Het Deontologisch Comité is
een tot op heden federaal orgaan dat aan de bevoegde minister aanbevelingen
verstrekt in verband met dierproeven. Er moet bijzondere aandacht uitgaan naar
de samenstelling van dat Comité. Nu hebben de meeste leden ervan te sterke
banden met labo’s die dierproeven uitvoeren. GAIA eist dat het Comité op een
evenwichtige manier worden samengesteld, door er onder meer vertegenwoordigers
van GAIA in op te nemen.
5. De oprichting van een Centrum voor Alternatieven
Al sinds 2009 legt de wet in België
een Centrum voor Alternatieven voor dierproeven op, maar de eerste steen is nog
altijd niet gelegd. In de wet van 9 juni 2009, goedgekeurd door de Belgische
overheid, staat te lezen wat het op te richten Centrum voor Alternatieven moet
doen:
het stimuleren van het
onderzoek, de ontwikkeling en de validatie van alternatieven voor dierproeven,
onder meer via betrouwbaarheids- en nuttigheidstesten.
Op papier voldoet deze wet
aan de eisen van de Europese richtlijn betreffende de bescherming van dieren
die voor wetenschappelijke doeleinden worden gebruikt. Maar in de praktijk
bestaat het Belgische Centrum voor Alternatieven vijf jaar nadat de wet werd
gestemd nog steeds niet, en is België zijn eigen belofte dus nog niet
nagekomen.
6. Een heffing op labodieren
Het is uiteraard van cruciaal
belang dat er een voldoende groot budget wordt uitgetrokken voor de oprichting
en de goede werking van een Belgisch Centrum voor Alternatieven.
GAIA komt op de proppen met
een gloednieuw idee: een heffing op het gebruik van labodieren. Bedrijven en
wetenschappelijke instellingen die gebruik maken van dierproeven zouden met
andere woorden een bepaalde geldsom moeten betalen per laboratoriumdier dat ze
houden en waar ze experimenten op uitvoeren. “Het principe van de ‘vervuiler’

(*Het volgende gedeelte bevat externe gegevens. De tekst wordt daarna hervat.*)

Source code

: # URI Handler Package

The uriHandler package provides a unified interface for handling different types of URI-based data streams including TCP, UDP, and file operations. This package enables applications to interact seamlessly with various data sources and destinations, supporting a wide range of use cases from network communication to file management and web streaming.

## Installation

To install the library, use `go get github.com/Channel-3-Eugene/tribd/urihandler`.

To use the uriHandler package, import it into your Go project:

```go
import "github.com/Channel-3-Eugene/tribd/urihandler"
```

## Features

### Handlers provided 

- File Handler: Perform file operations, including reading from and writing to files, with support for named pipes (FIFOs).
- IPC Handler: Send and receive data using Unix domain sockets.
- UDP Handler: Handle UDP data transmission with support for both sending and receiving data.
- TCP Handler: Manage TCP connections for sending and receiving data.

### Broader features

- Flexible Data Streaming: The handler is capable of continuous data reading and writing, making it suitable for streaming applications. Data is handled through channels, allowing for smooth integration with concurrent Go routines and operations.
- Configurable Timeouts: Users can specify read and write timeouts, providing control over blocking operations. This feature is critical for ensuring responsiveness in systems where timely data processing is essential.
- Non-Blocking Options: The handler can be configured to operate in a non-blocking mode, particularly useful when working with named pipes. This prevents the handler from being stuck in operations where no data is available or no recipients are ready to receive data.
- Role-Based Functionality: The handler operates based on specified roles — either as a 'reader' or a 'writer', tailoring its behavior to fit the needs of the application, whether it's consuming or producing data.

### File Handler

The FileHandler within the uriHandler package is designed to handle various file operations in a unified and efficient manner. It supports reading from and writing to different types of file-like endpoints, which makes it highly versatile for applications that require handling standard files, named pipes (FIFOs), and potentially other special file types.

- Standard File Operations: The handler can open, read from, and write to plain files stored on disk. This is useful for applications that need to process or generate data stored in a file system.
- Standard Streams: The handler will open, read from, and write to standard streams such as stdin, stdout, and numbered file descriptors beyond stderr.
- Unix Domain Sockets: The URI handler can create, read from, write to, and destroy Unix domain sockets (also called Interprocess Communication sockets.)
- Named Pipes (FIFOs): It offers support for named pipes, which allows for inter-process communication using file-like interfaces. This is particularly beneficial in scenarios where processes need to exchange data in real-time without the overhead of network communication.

betaalt”, verduidelijkt GAIA-voorzitter Michel Vandenbosch. “We hopen dat hen
dat aan het denken zet. Het lijkt ons niet meer dan logisch dat de
wetenschappelijke wereld een Belgisch Centrum voor Alternatieven helpt te
financieren.”
***
Commentaar
Ter gelegenheid van Wereldproefdierendag op 23 en 24 april presenteert
het Belgische GAIA, onder leiding van Michel Vandenbosch, de bovenstaande
prioriteiten om een einde te maken aan dierproeven. Ik heb ze iets anders gerangschikt
(en bekort). Kanttekening.
Bij 2. Met dit voorstel zitten we nog 20 jaar aan dierproeven
vast. M.i. onacceptabel.
Principieel onacceptabel is ook het selecteren van soorten.

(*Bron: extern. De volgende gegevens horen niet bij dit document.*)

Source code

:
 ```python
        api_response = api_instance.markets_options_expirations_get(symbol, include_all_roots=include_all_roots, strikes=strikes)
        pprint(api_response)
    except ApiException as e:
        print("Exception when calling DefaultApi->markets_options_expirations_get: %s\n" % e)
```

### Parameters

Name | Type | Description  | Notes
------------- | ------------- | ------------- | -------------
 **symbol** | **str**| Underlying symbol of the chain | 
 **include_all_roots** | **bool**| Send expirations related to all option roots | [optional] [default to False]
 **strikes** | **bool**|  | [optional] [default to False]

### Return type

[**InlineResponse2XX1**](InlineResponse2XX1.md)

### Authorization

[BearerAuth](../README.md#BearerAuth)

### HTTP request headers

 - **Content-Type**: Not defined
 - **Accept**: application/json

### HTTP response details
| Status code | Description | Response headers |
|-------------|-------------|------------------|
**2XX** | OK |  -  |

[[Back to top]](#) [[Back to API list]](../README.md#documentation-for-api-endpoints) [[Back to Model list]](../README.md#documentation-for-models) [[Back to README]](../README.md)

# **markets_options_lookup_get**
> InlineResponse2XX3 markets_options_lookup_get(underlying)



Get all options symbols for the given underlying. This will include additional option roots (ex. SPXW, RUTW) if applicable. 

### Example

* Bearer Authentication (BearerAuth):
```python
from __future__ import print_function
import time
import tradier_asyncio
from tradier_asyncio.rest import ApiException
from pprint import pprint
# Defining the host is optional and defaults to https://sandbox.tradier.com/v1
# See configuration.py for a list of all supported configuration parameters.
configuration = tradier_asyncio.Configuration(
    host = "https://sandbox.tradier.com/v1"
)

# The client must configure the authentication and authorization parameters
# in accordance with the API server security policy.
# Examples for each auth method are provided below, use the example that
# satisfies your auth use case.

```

Bij 3. Deze jaarlijkse rapportage heeft in Nederland de ondoorgrondelijke
naam van ‘Zo Doende’.
Ze geeft vooral enige informatie in detail over onderzoek aan
universiteiten dat met belastinggeld wordt betaald. Over proeven aan bedrijven –
dus verreweg het grootste aantal - wordt volstaan met algemene informatie. Dit is
m.i. onacceptabel. Bedrijven zouden verplicht moeten worden open kaart te spelen.
Bij 4, 5 en 6
“Vanaf 18 december 2014 bestaat het (Nederlands) Nationaal Kenniscentrum alternatieven
voor dierproeven (NKCA) niet meer. Op die datum is de herziene Wet op de
dierproeven (Wod) in werking getreden. Hiermee is de Europese richtlijn (2010
/63/EU) ‘betreffende dierproeven in wetenschappelijk onderzoek’ ingevoerd in de
nationale wetgeving in Nederland. Een belangrijk gevolg van de nieuwe wetgeving
is dat het organisatorische model voor de beoordeling van dierproeven is
gewijzigd. Nieuwe taken en bevoegdheden zijn benoemd en belegd, waarbij twee
nieuwe instanties een belangrijke rol spelen de Centrale Commissie Dierproeven
(CCD) en het Nationaal Comité dierproevenbeleid (NCad).”

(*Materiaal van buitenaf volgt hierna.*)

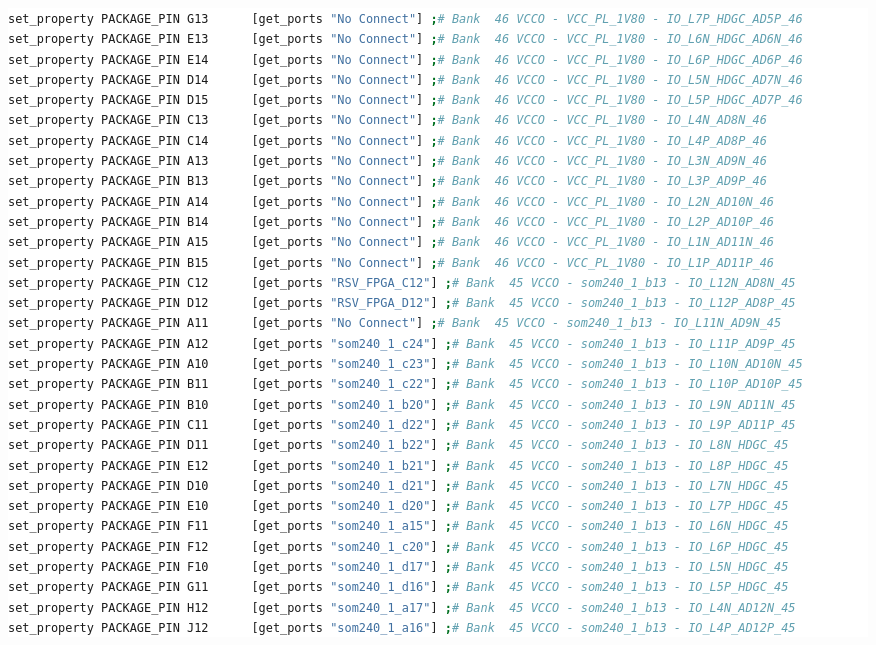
 ```bash
set_property PACKAGE_PIN G13      [get_ports "No Connect"] ;# Bank  46 VCCO - VCC_PL_1V80 - IO_L7P_HDGC_AD5P_46
set_property PACKAGE_PIN E13      [get_ports "No Connect"] ;# Bank  46 VCCO - VCC_PL_1V80 - IO_L6N_HDGC_AD6N_46
set_property PACKAGE_PIN E14      [get_ports "No Connect"] ;# Bank  46 VCCO - VCC_PL_1V80 - IO_L6P_HDGC_AD6P_46
set_property PACKAGE_PIN D14      [get_ports "No Connect"] ;# Bank  46 VCCO - VCC_PL_1V80 - IO_L5N_HDGC_AD7N_46
set_property PACKAGE_PIN D15      [get_ports "No Connect"] ;# Bank  46 VCCO - VCC_PL_1V80 - IO_L5P_HDGC_AD7P_46
set_property PACKAGE_PIN C13      [get_ports "No Connect"] ;# Bank  46 VCCO - VCC_PL_1V80 - IO_L4N_AD8N_46
set_property PACKAGE_PIN C14      [get_ports "No Connect"] ;# Bank  46 VCCO - VCC_PL_1V80 - IO_L4P_AD8P_46
set_property PACKAGE_PIN A13      [get_ports "No Connect"] ;# Bank  46 VCCO - VCC_PL_1V80 - IO_L3N_AD9N_46
set_property PACKAGE_PIN B13      [get_ports "No Connect"] ;# Bank  46 VCCO - VCC_PL_1V80 - IO_L3P_AD9P_46
set_property PACKAGE_PIN A14      [get_ports "No Connect"] ;# Bank  46 VCCO - VCC_PL_1V80 - IO_L2N_AD10N_46
set_property PACKAGE_PIN B14      [get_ports "No Connect"] ;# Bank  46 VCCO - VCC_PL_1V80 - IO_L2P_AD10P_46
set_property PACKAGE_PIN A15      [get_ports "No Connect"] ;# Bank  46 VCCO - VCC_PL_1V80 - IO_L1N_AD11N_46
set_property PACKAGE_PIN B15      [get_ports "No Connect"] ;# Bank  46 VCCO - VCC_PL_1V80 - IO_L1P_AD11P_46
set_property PACKAGE_PIN C12      [get_ports "RSV_FPGA_C12"] ;# Bank  45 VCCO - som240_1_b13 - IO_L12N_AD8N_45
set_property PACKAGE_PIN D12      [get_ports "RSV_FPGA_D12"] ;# Bank  45 VCCO - som240_1_b13 - IO_L12P_AD8P_45
set_property PACKAGE_PIN A11      [get_ports "No Connect"] ;# Bank  45 VCCO - som240_1_b13 - IO_L11N_AD9N_45
set_property PACKAGE_PIN A12      [get_ports "som240_1_c24"] ;# Bank  45 VCCO - som240_1_b13 - IO_L11P_AD9P_45
set_property PACKAGE_PIN A10      [get_ports "som240_1_c23"] ;# Bank  45 VCCO - som240_1_b13 - IO_L10N_AD10N_45
set_property PACKAGE_PIN B11      [get_ports "som240_1_c22"] ;# Bank  45 VCCO - som240_1_b13 - IO_L10P_AD10P_45
set_property PACKAGE_PIN B10      [get_ports "som240_1_b20"] ;# Bank  45 VCCO - som240_1_b13 - IO_L9N_AD11N_45
set_property PACKAGE_PIN C11      [get_ports "som240_1_d22"] ;# Bank  45 VCCO - som240_1_b13 - IO_L9P_AD11P_45
set_property PACKAGE_PIN D11      [get_ports "som240_1_b22"] ;# Bank  45 VCCO - som240_1_b13 - IO_L8N_HDGC_45
set_property PACKAGE_PIN E12      [get_ports "som240_1_b21"] ;# Bank  45 VCCO - som240_1_b13 - IO_L8P_HDGC_45
set_property PACKAGE_PIN D10      [get_ports "som240_1_d21"] ;# Bank  45 VCCO - som240_1_b13 - IO_L7N_HDGC_45
set_property PACKAGE_PIN E10      [get_ports "som240_1_d20"] ;# Bank  45 VCCO - som240_1_b13 - IO_L7P_HDGC_45
set_property PACKAGE_PIN F11      [get_ports "som240_1_a15"] ;# Bank  45 VCCO - som240_1_b13 - IO_L6N_HDGC_45
set_property PACKAGE_PIN F12      [get_ports "som240_1_c20"] ;# Bank  45 VCCO - som240_1_b13 - IO_L6P_HDGC_45
set_property PACKAGE_PIN F10      [get_ports "som240_1_d17"] ;# Bank  45 VCCO - som240_1_b13 - IO_L5N_HDGC_45
set_property PACKAGE_PIN G11      [get_ports "som240_1_d16"] ;# Bank  45 VCCO - som240_1_b13 - IO_L5P_HDGC_45
set_property PACKAGE_PIN H12      [get_ports "som240_1_a17"] ;# Bank  45 VCCO - som240_1_b13 - IO_L4N_AD12N_45
set_property PACKAGE_PIN J12      [get_ports "som240_1_a16"] ;# Bank  45 VCCO - som240_1_b13 - IO_L4P_AD12P_45
```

Deze tekst is te vinden op: http://www.nkca.nl/
De eerste ervaringen met NCad en CCD zijn niet positief.
Instellingen die proeven doen van belastinggeld hoef je natuurlijk
geen heffing op te leggen.
---
Conclusie
Naar mijn mening zit de pijn vooral in het geld. Het ontwikkelen
van alternatieven dient enerzijds van overheidswege financieel gestimuleerd te worden,
anderzijds bij onderzoeksaanvragen verplicht gesteld te worden. Tenminste dient
aangetoond te worden welk (voor)onderzoek op dit gebied uitgevoerd is.
Er dient geen belastinggeld naar dierproeven te gaan.